[Data for review]
* * *

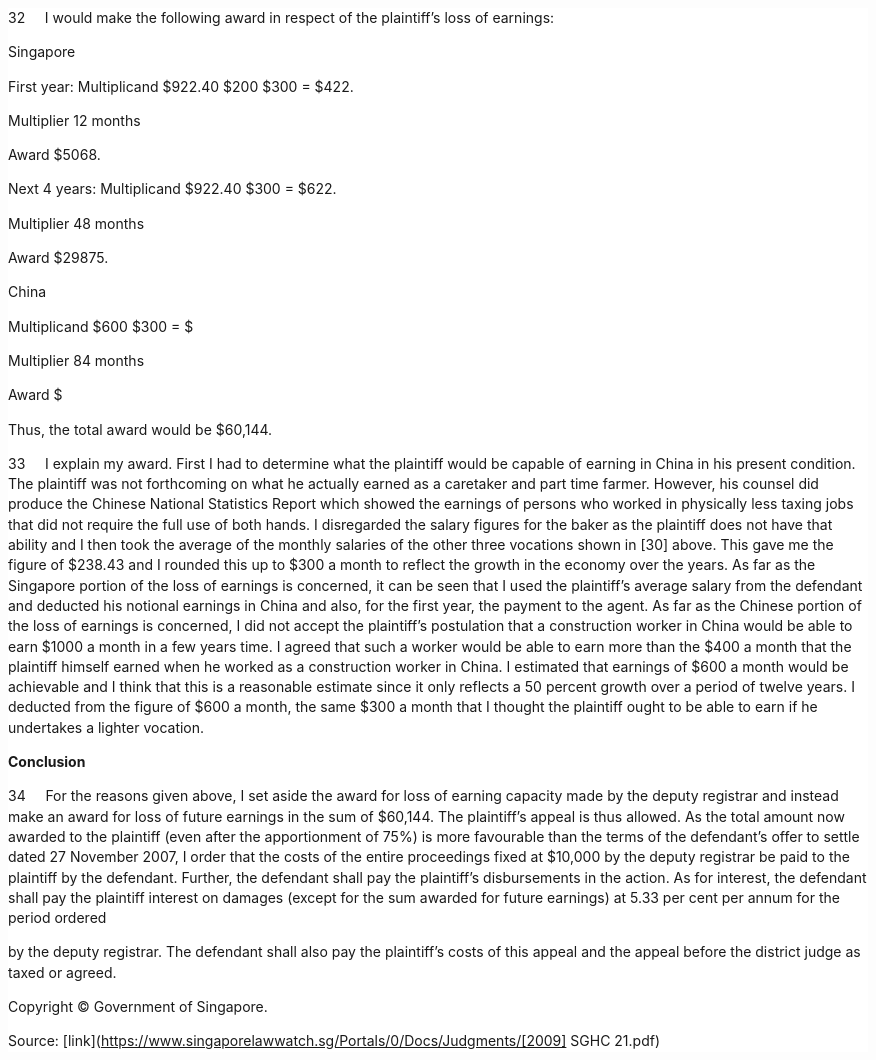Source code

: 32     I would make the following award in respect of the plaintiff’s loss of earnings: 

 Singapore 

 First year: Multiplicand $922.40 $200 $300 = $422. 


Multiplier 12 months 

Award $5068. 

 Next 4 years: Multiplicand $922.40 $300 = $622. 

Multiplier 48 months 

Award $29875. 

 China 

Multiplicand $600 $300 = $ 

Multiplier 84 months 

Award $ 

Thus, the total award would be $60,144. 

33     I explain my award. First I had to determine what the plaintiff would be capable of earning in China in his present condition. The plaintiff was not forthcoming on what he actually earned as a caretaker and part time farmer. However, his counsel did produce the Chinese National Statistics Report which showed the earnings of persons who worked in physically less taxing jobs that did not require the full use of both hands. I disregarded the salary figures for the baker as the plaintiff does not have that ability and I then took the average of the monthly salaries of the other three vocations shown in [30] above. This gave me the figure of $238.43 and I rounded this up to $300 a month to reflect the growth in the economy over the years. As far as the Singapore portion of the loss of earnings is concerned, it can be seen that I used the plaintiff’s average salary from the defendant and deducted his notional earnings in China and also, for the first year, the payment to the agent. As far as the Chinese portion of the loss of earnings is concerned, I did not accept the plaintiff’s postulation that a construction worker in China would be able to earn $1000 a month in a few years time. I agreed that such a worker would be able to earn more than the $400 a month that the plaintiff himself earned when he worked as a construction worker in China. I estimated that earnings of $600 a month would be achievable and I think that this is a reasonable estimate since it only reflects a 50 percent growth over a period of twelve years. I deducted from the figure of $600 a month, the same $300 a month that I thought the plaintiff ought to be able to earn if he undertakes a lighter vocation. 

**Conclusion** 

34     For the reasons given above, I set aside the award for loss of earning capacity made by the deputy registrar and instead make an award for loss of future earnings in the sum of $60,144. The plaintiff’s appeal is thus allowed. As the total amount now awarded to the plaintiff (even after the apportionment of 75%) is more favourable than the terms of the defendant’s offer to settle dated 27 November 2007, I order that the costs of the entire proceedings fixed at $10,000 by the deputy registrar be paid to the plaintiff by the defendant. Further, the defendant shall pay the plaintiff’s disbursements in the action. As for interest, the defendant shall pay the plaintiff interest on damages (except for the sum awarded for future earnings) at 5.33 per cent per annum for the period ordered 


by the deputy registrar. The defendant shall also pay the plaintiff’s costs of this appeal and the appeal before the district judge as taxed or agreed. 

 Copyright © Government of Singapore. 


Source: [link](https://www.singaporelawwatch.sg/Portals/0/Docs/Judgments/[2009] SGHC 21.pdf)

* * *

[What is expected] Where does the word "appeal" show up in the material? Copy out each line that has it.

[Answer]
34     For the reasons given above, I set aside the award for loss of earning capacity made by the deputy registrar and instead make an award for loss of future earnings in the sum of $60,144. The plaintiff’s appeal is thus allowed. As the total amount now awarded to the plaintiff (even after the apportionment of 75%) is more favourable than the terms of the defendant’s offer to settle dated 27 November 2007, I order that the costs of the entire proceedings fixed at $10,000 by the deputy registrar be paid to the plaintiff by the defendant. Further, the defendant shall pay the plaintiff’s disbursements in the action. As for interest, the defendant shall pay the plaintiff interest on damages (except for the sum awarded for future earnings) at 5.33 per cent per annum for the period ordered 
by the deputy registrar. The defendant shall also pay the plaintiff’s costs of this appeal and the appeal before the district judge as taxed or agreed. 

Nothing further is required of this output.